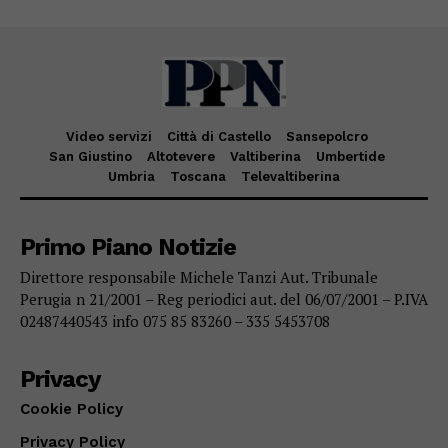
Video servizi
Città di Castello
Sansepolcro
San Giustino
Altotevere
Valtiberina
Umbertide
Umbria
Toscana
Televaltiberina
Primo Piano Notizie
Direttore responsabile Michele Tanzi Aut. Tribunale
Perugia n 21/2001 – Reg periodici aut. del 06/07/2001 – P.IVA
02487440543 info 075 85 83260 – 335 5453708
Privacy
Cookie Policy
Privacy Policy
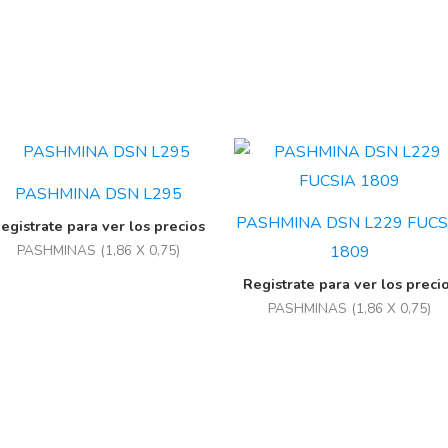
PASHMINA DSN L295
PASHMINA DSN L229 FUCS
egistrate para ver los precios
1809
PASHMINAS (1,86 X 0,75)
Registrate para ver los preci
PASHMINAS (1,86 X 0,75)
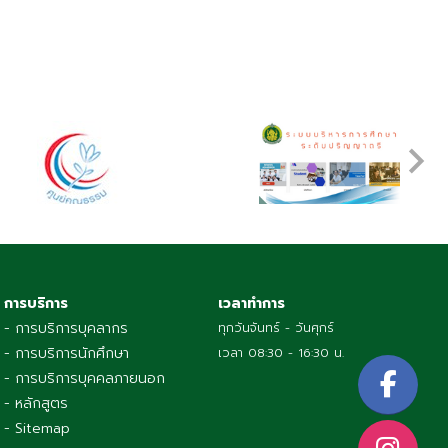
การบริการ
เวลาทำการ
- การบริการบุคลากร
ทุกวันจันทร์ - วันศุกร์
- การบริการนักศึกษา
เวลา 08:30 - 16:30 น.
- การบริการบุคคลภายนอก
- หลักสูตร
- Sitemap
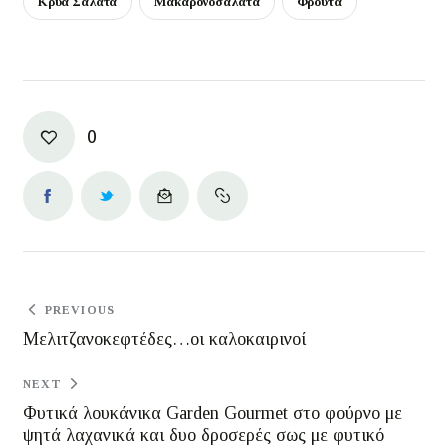
Κρύα Σαλάτα
Μακαρονοσαλάτα
Φρούτα
0
PREVIOUS
Μελιτζανοκεφτέδες…οι καλοκαιρινοί
NEXT
Φυτικά λουκάνικα Garden Gourmet στο φούρνο με
ψητά λαχανικά και δυο δροσερές σως με φυτικό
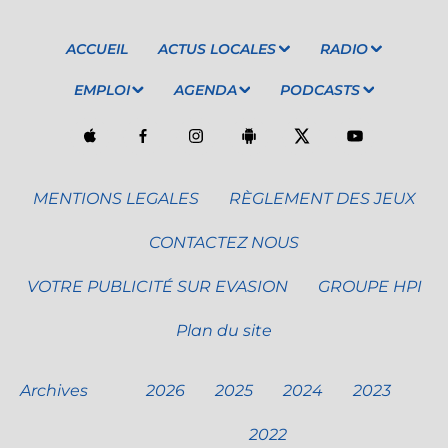
ACCUEIL
ACTUS LOCALES
RADIO
EMPLOI
AGENDA
PODCASTS
MENTIONS LEGALES
RÈGLEMENT DES JEUX
CONTACTEZ NOUS
VOTRE PUBLICITÉ SUR EVASION
GROUPE HPI
Plan du site
Archives
2026
2025
2024
2023
2022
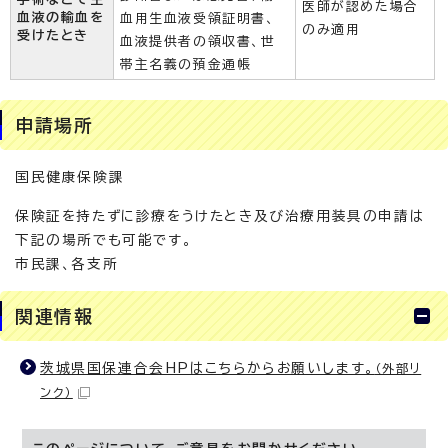
医師が認めた場合
血液の輸血を
血用生血液受領証明書、
のみ適用
受けたとき
血液提供者の領収書、世
帯主名義の預金通帳
申請場所
国民健康保険課
保険証を持たずに診療をうけたとき及び治療用装具の申請は
下記の場所でも可能です。
市民課、各支所
関連情報
茨城県国保連合会HPはこちらからお願いします。
（外部リ
ンク）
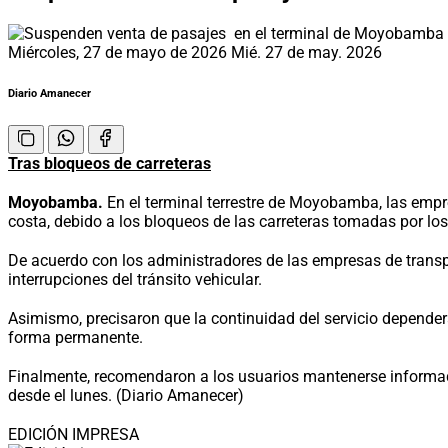
Miércoles, 27 de mayo de 2026
Mié. 27 de may. 2026
Diario Amanecer
Tras bloqueos de carreteras
Moyobamba.
En el terminal terrestre de Moyobamba, las empre
costa, debido a los bloqueos de las carreteras tomadas por lo
De acuerdo con los administradores de las empresas de transpor
interrupciones del tránsito vehicular.
Asimismo, precisaron que la continuidad del servicio dependerá
forma permanente.
Finalmente, recomendaron a los usuarios mantenerse informado
desde el lunes. (Diario Amanecer)
EDICIÓN IMPRESA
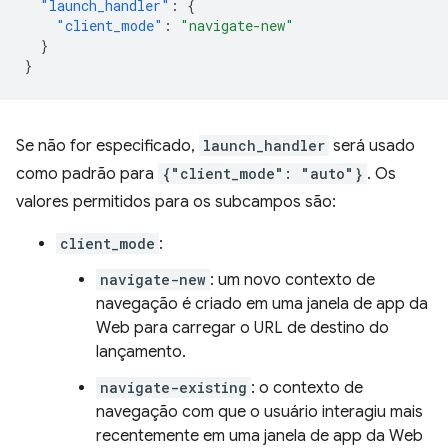
"launch_handler"
:
{
"client_mode"
:
"navigate-new"
}
}
Se não for especificado,
launch_handler
será usado
como padrão para
{"client_mode": "auto"}
. Os
valores permitidos para os subcampos são:
client_mode
:
navigate-new
: um novo contexto de
navegação é criado em uma janela de app da
Web para carregar o URL de destino do
lançamento.
navigate-existing
: o contexto de
navegação com que o usuário interagiu mais
recentemente em uma janela de app da Web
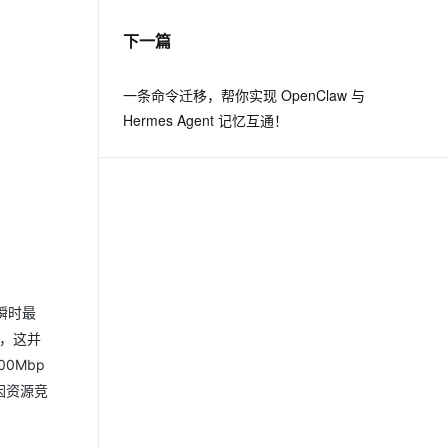
下一篇
息提取
与 AI 智能体进行实时音视频通话
从文本、图片、视频中提取结构化的属性信息
构建支持视频理解的 AI 音视频实时通话应用
一条命令迁移，帮你实现 OpenClaw 与
t.diy 一步搞定创意建站
构建大模型应用的安全防护体系
Hermes Agent 记忆互通！
通过自然语言交互简化开发流程,全栈开发支持
通过阿里云安全产品对 AI 应用进行安全防护
瞬时最
而，这并
0Mbp
因资源竞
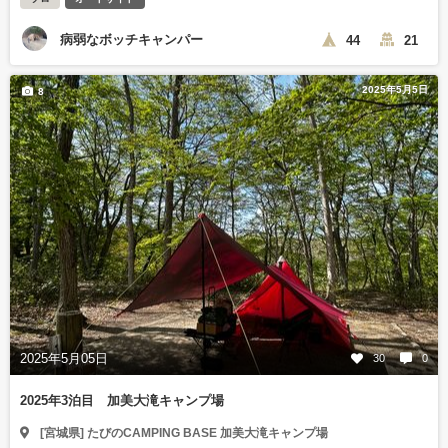
病弱なボッチキャンパー
44
21
2025年5月5日
8
2025年5月05日
30
0
2025年3泊目 加美大滝キャンプ場
[宮城県] たびのCAMPING BASE 加美大滝キャンプ場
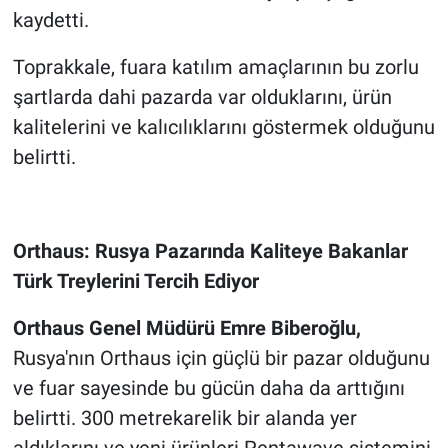
kaydetti.
Toprakkale, fuara katılım amaçlarının bu zorlu
şartlarda dahi pazarda var olduklarını, ürün
kalitelerini ve kalıcılıklarını göstermek olduğunu
belirtti.
Orthaus: Rusya Pazarında Kaliteye Bakanlar
Türk Treylerini Tercih Ediyor
Orthaus Genel Müdürü Emre Biberoğlu,
Rusya'nın Orthaus için güçlü bir pazar olduğunu
ve fuar sayesinde bu gücün daha da arttığını
belirtti. 300 metrekarelik bir alanda yer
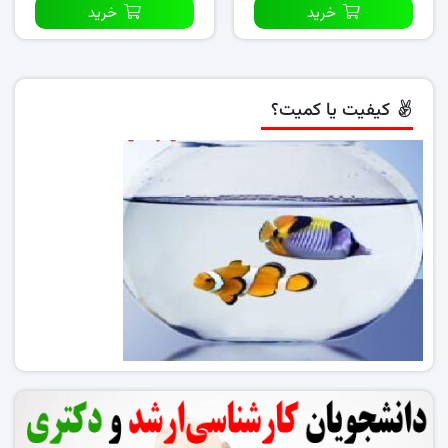
خرید
خرید
کیفیت یا کمیت؟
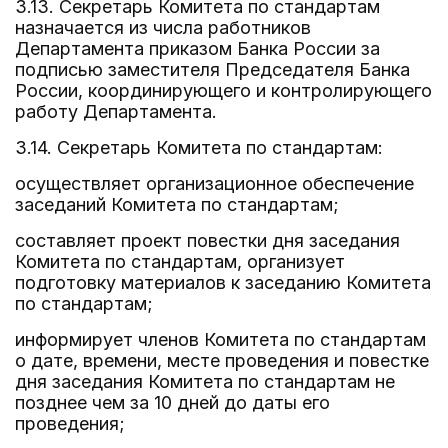
3.13. Секретарь Комитета по стандартам
назначается из числа работников
Департамента приказом Банка России за
подписью заместителя Председателя Банка
России, координирующего и контролирующего
работу Департамента.
3.14. Секретарь Комитета по стандартам:
осуществляет организационное обеспечение
заседаний Комитета по стандартам;
составляет проект повестки дня заседания
Комитета по стандартам, организует
подготовку материалов к заседанию Комитета
по стандартам;
информирует членов Комитета по стандартам
о дате, времени, месте проведения и повестке
дня заседания Комитета по стандартам не
позднее чем за 10 дней до даты его
проведения;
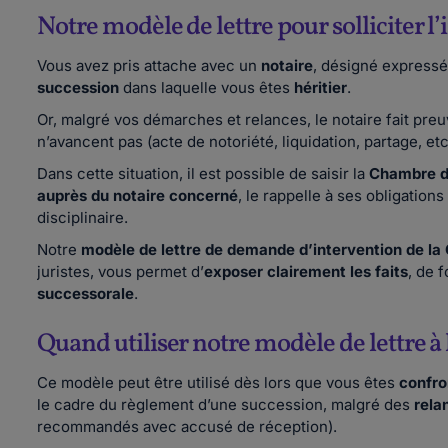
Notre modèle de lettre pour solliciter 
Vous avez pris attache avec un
notaire
, désigné expressé
succession
dans laquelle vous êtes
héritier
.
Or, malgré vos démarches et relances, le notaire fait pre
n’avancent pas (acte de notoriété, liquidation, partage, etc
Dans cette situation, il est possible de saisir la
Chambre d
auprès du notaire concerné
, le rappelle à ses obligatio
disciplinaire.
Notre
modèle de lettre de demande d’intervention de la
juristes, vous permet d’
exposer clairement les faits
, de 
successorale
.
Quand utiliser notre modèle de lettre à
Ce modèle peut être utilisé dès lors que vous êtes
confron
le cadre du règlement d’une succession, malgré des
rela
recommandés avec accusé de réception).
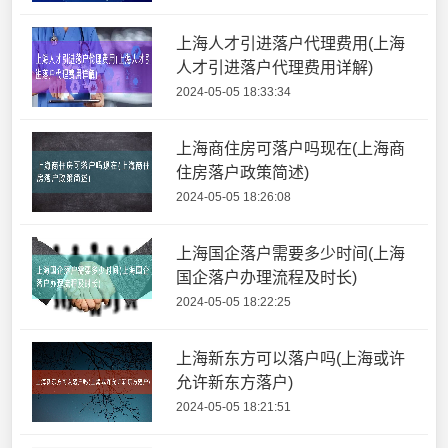
上海人才引进落户代理费用(上海
人才引进落户代理费用详解)
2024-05-05 18:33:34
上海商住房可落户吗现在(上海商
住房落户政策简述)
2024-05-05 18:26:08
上海国企落户需要多少时间(上海
国企落户办理流程及时长)
2024-05-05 18:22:25
上海新东方可以落户吗(上海或许
允许新东方落户)
2024-05-05 18:21:51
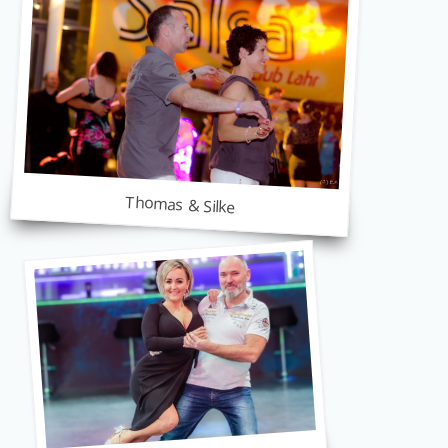
Thomas & Silke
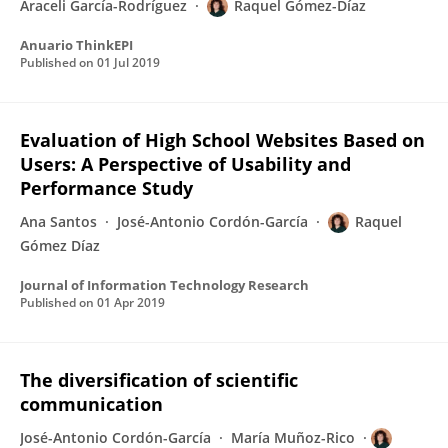
Araceli García-Rodríguez
Raquel Gómez-Díaz
Anuario ThinkEPI
Published on
01 Jul 2019
Evaluation of High School Websites Based on
Users: A Perspective of Usability and
Performance Study
Ana Santos
José-Antonio Cordón-García
Raquel
Gómez Díaz
Journal of Information Technology Research
Published on
01 Apr 2019
The diversification of scientific
communication
José-Antonio Cordón-García
María Muñoz-Rico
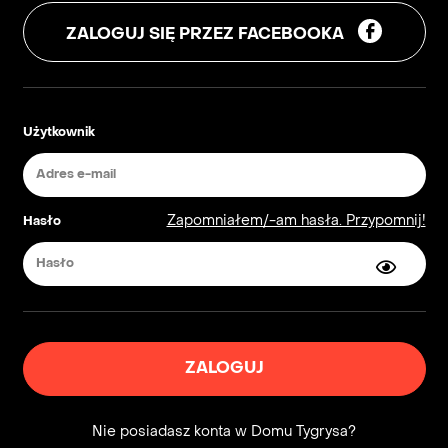
ZALOGUJ SIĘ PRZEZ FACEBOOKA
Użytkownik
Zapomniałem/-am hasła. Przypomnij!
Hasło
ZALOGUJ
Nie posiadasz konta w Domu Tygrysa?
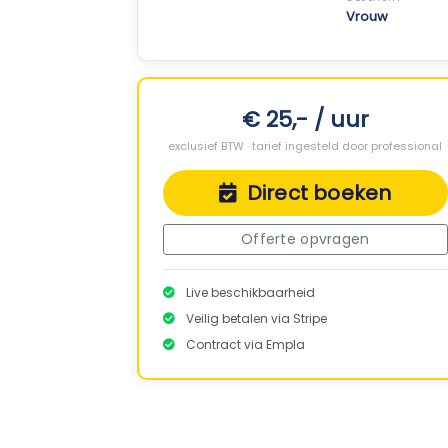
Vrouw
€ 25,- / uur
exclusief BTW · tarief ingesteld door professional
Direct boeken
Offerte opvragen
Live beschikbaarheid
Veilig betalen via Stripe
Contract via Empla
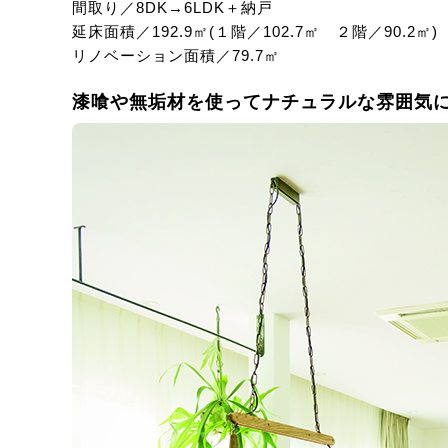
間取り／8DK→6LDK＋納戸
延床面積／192.9㎡(１階／102.7㎡ ２階／90.2㎡)
リノベーション面積／79.7㎡
漆喰や無垢材を使ってナチュラルな雰囲気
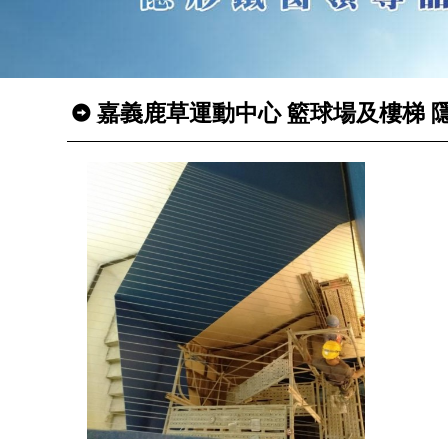
嘉義鹿草運動中心 籃球場及樓梯 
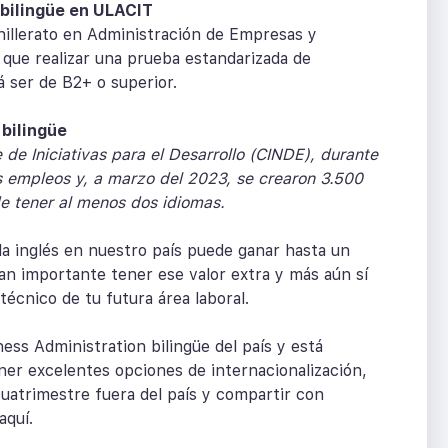
 bilingüe en ULACIT
chillerato en Administración de Empresas y
 que realizar una prueba estandarizada de
 ser de B2+ o superior.
bilingüe
 de Iniciativas para el Desarrollo (CINDE), durante
 empleos y, a marzo del 2023, se crearon 3.500
de tener al menos dos idiomas.
a inglés en nuestro país puede ganar hasta un
an importante tener ese valor extra y más aún sí
técnico de tu futura área laboral.
ess Administration bilingüe del país y está
ner excelentes opciones de internacionalización,
cuatrimestre fuera del país y compartir con
aquí.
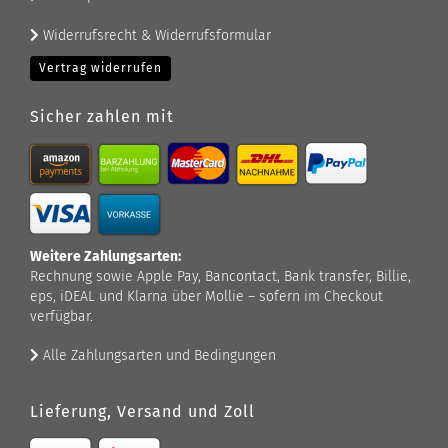
Widerrufsrecht & Widerrufsformular
Vertrag widerrufen
Sicher zahlen mit
Weitere Zahlungsarten:
Rechnung sowie Apple Pay, Bancontact, Bank transfer, Billie,
eps, iDEAL und Klarna über Mollie – sofern im Checkout
verfügbar.
Alle Zahlungsarten und Bedingungen
Lieferung, Versand und Zoll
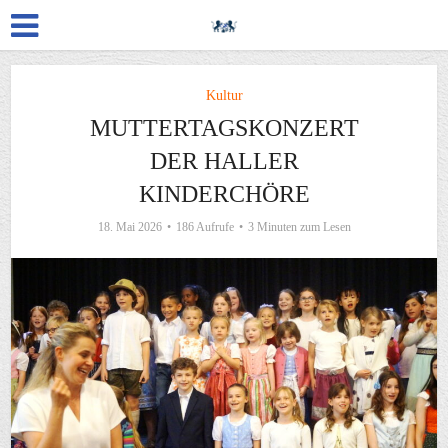
Kultur
MUTTERTAGSKONZERT
DER HALLER
KINDERCHÖRE
18. Mai 2026
186 Aufrufe
3 Minuten zum Lesen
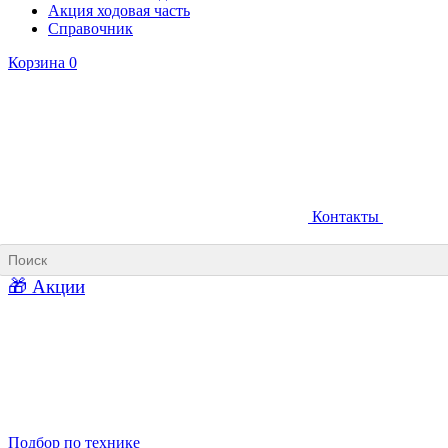
Акция ходовая часть
Справочник
Корзина
0
Контакты
Ковши карьерные
Ковши «Прямая лопата»
Ковши «Обратная лопата»
Ковши для фронтальных погрузчиков
🎁 Акции
Ковши погрузочно-доставочных машин
Ковши в наличии
Подбор по технике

• • • • •

A single number is required: the count of lines in the entries that include the word "Diario".

▶ **Expected answer**:
2